Exercise instructions: Reproduce the data unchanged, starting from its first line and stopping after the line that contains "list (2）嗓音練習 推牆壁喊出短促而響亮的「啊」，促使聲門合攏。", with that line included.

◇ ◇ ◇

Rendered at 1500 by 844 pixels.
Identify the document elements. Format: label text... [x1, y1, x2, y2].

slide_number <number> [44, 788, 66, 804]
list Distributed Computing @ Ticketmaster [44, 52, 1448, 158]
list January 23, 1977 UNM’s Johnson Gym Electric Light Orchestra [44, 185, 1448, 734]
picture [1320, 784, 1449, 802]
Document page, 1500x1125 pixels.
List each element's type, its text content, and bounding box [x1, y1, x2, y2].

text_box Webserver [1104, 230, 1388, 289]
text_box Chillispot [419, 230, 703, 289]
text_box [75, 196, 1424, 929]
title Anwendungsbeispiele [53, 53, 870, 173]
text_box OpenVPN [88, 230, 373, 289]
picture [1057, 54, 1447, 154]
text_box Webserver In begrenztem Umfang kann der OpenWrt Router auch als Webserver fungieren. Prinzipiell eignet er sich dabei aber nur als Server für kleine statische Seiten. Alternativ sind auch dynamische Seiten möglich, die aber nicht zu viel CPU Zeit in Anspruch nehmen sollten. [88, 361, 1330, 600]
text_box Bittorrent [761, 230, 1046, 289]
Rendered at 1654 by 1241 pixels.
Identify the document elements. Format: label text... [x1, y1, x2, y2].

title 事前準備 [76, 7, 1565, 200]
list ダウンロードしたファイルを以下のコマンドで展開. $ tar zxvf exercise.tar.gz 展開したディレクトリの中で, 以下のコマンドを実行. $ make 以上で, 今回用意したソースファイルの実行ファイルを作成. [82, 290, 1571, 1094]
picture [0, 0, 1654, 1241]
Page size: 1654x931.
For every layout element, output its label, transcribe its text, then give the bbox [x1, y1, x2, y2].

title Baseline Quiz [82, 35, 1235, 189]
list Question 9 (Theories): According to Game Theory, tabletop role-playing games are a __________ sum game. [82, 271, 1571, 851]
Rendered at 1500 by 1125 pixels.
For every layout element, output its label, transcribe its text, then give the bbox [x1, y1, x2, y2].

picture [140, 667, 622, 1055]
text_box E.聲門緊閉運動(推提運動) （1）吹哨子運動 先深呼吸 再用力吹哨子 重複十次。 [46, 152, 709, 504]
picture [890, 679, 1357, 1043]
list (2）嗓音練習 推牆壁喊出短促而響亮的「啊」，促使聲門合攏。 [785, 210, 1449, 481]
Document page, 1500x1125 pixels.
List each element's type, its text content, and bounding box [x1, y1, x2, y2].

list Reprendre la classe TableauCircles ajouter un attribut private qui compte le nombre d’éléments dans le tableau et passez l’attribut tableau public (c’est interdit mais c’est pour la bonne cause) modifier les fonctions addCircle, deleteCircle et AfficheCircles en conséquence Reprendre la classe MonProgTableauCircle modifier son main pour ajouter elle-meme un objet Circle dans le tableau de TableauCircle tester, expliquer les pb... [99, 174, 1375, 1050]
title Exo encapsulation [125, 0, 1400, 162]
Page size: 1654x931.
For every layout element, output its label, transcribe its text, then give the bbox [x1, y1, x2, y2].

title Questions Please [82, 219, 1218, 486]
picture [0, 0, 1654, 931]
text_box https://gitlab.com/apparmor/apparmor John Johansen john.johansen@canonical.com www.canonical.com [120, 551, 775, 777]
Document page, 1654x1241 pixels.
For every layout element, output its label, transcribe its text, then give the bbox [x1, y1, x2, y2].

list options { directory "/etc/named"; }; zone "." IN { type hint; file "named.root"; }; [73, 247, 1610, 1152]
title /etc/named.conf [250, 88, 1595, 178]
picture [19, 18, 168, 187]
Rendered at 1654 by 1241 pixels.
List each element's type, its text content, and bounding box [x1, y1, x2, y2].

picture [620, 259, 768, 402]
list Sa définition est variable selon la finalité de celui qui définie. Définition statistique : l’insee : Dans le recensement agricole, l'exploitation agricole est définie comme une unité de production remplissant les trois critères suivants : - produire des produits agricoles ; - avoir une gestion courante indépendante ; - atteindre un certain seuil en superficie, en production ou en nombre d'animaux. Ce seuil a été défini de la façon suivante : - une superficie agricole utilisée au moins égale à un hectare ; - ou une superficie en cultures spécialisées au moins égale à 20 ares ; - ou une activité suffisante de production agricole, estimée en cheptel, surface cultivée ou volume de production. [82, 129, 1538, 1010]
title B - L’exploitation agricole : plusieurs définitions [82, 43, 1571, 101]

◇ ◇ ◇

Task solution:
Rendered at 1500 by 844 pixels.
Identify the document elements. Format: label text... [x1, y1, x2, y2].

slide_number <number> [44, 788, 66, 804]
list Distributed Computing @ Ticketmaster [44, 52, 1448, 158]
list January 23, 1977 UNM’s Johnson Gym Electric Light Orchestra [44, 185, 1448, 734]
picture [1320, 784, 1449, 802]
Document page, 1500x1125 pixels.
List each element's type, its text content, and bounding box [x1, y1, x2, y2].

text_box Webserver [1104, 230, 1388, 289]
text_box Chillispot [419, 230, 703, 289]
text_box [75, 196, 1424, 929]
title Anwendungsbeispiele [53, 53, 870, 173]
text_box OpenVPN [88, 230, 373, 289]
picture [1057, 54, 1447, 154]
text_box Webserver In begrenztem Umfang kann der OpenWrt Router auch als Webserver fungieren. Prinzipiell eignet er sich dabei aber nur als Server für kleine statische Seiten. Alternativ sind auch dynamische Seiten möglich, die aber nicht zu viel CPU Zeit in Anspruch nehmen sollten. [88, 361, 1330, 600]
text_box Bittorrent [761, 230, 1046, 289]
Rendered at 1654 by 1241 pixels.
Identify the document elements. Format: label text... [x1, y1, x2, y2].

title 事前準備 [76, 7, 1565, 200]
list ダウンロードしたファイルを以下のコマンドで展開. $ tar zxvf exercise.tar.gz 展開したディレクトリの中で, 以下のコマンドを実行. $ make 以上で, 今回用意したソースファイルの実行ファイルを作成. [82, 290, 1571, 1094]
picture [0, 0, 1654, 1241]
Page size: 1654x931.
For every layout element, output its label, transcribe its text, then give the bbox [x1, y1, x2, y2].

title Baseline Quiz [82, 35, 1235, 189]
list Question 9 (Theories): According to Game Theory, tabletop role-playing games are a __________ sum game. [82, 271, 1571, 851]
Rendered at 1500 by 1125 pixels.
For every layout element, output its label, transcribe its text, then give the bbox [x1, y1, x2, y2].

picture [140, 667, 622, 1055]
text_box E.聲門緊閉運動(推提運動) （1）吹哨子運動 先深呼吸 再用力吹哨子 重複十次。 [46, 152, 709, 504]
picture [890, 679, 1357, 1043]
list (2）嗓音練習 推牆壁喊出短促而響亮的「啊」，促使聲門合攏。 [785, 210, 1449, 481]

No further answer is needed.